# Exercise brief
Every line of the listing below from the one with "pyautogui.mouseUp()" up to and including the one with "pyautogui.click(57, 16)" should be retyped exactly, and nothing else; pictures are not part of the copy.

== Provided entries ==

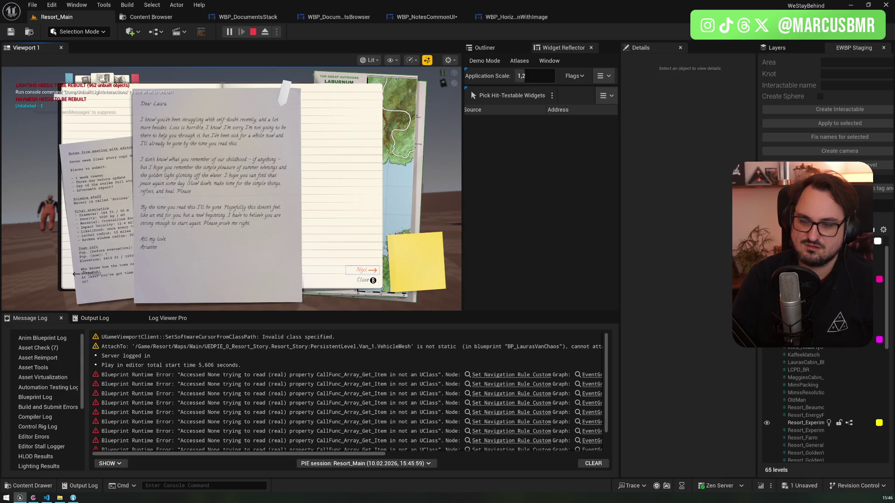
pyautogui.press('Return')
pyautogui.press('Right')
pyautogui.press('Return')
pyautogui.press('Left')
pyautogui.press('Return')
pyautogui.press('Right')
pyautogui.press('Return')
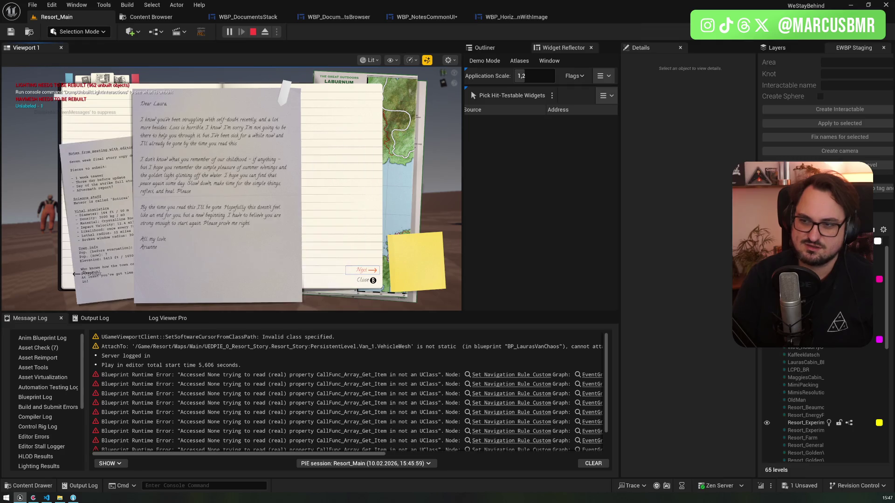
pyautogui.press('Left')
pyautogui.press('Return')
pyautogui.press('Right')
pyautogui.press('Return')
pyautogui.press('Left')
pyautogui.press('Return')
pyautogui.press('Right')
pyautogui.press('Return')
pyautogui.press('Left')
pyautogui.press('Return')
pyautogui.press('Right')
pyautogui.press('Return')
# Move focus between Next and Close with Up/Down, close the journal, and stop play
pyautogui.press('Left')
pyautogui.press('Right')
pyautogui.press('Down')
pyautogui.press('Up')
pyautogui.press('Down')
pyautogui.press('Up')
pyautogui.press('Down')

===
== Provided entries ==

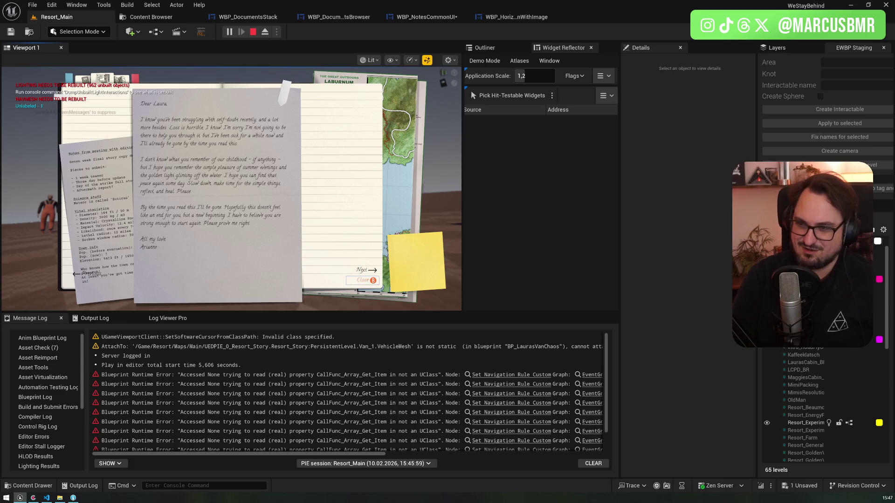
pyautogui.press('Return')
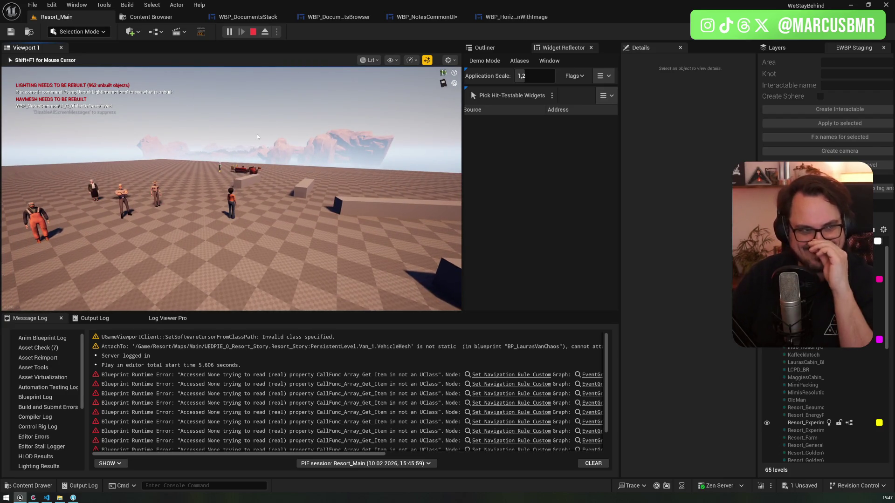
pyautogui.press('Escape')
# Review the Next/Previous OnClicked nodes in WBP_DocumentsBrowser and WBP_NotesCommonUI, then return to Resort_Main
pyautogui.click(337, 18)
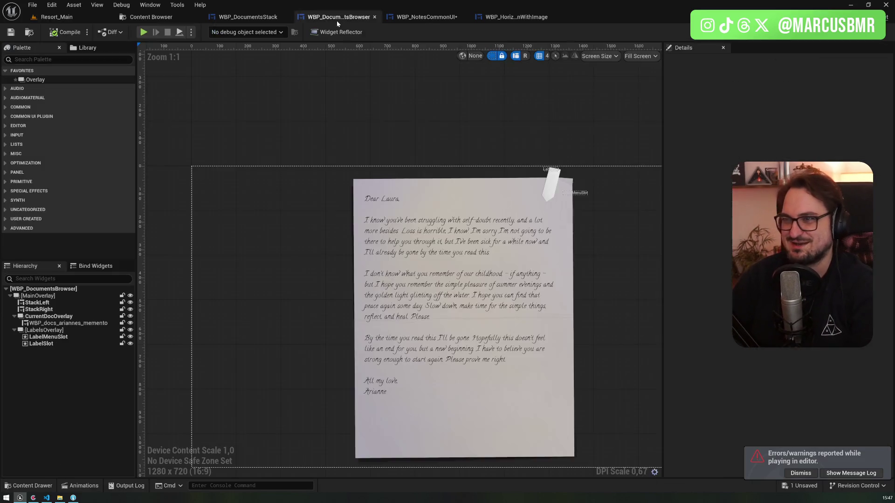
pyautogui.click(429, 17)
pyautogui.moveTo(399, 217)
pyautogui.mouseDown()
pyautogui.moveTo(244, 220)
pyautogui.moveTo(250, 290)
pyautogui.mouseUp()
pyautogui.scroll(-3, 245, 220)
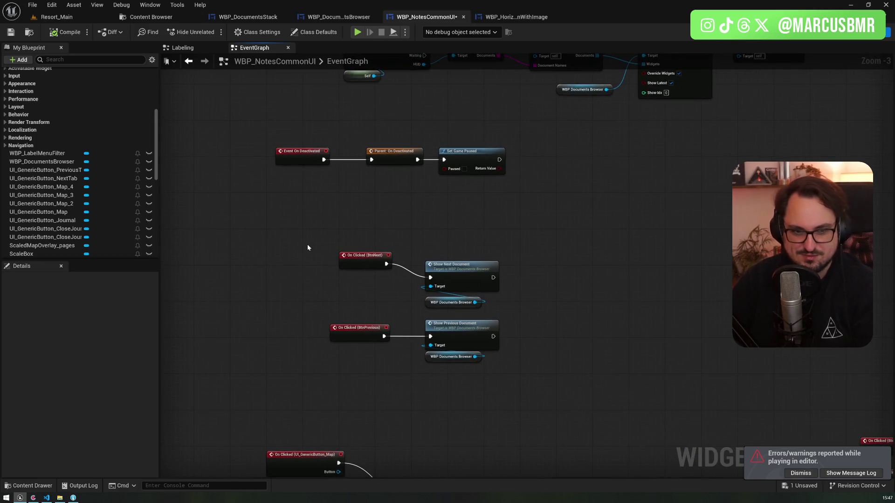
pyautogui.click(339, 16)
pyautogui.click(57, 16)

===

# Written reply
pyautogui.mouseUp()
pyautogui.scroll(-3, 245, 220)
pyautogui.click(339, 16)
pyautogui.click(57, 16)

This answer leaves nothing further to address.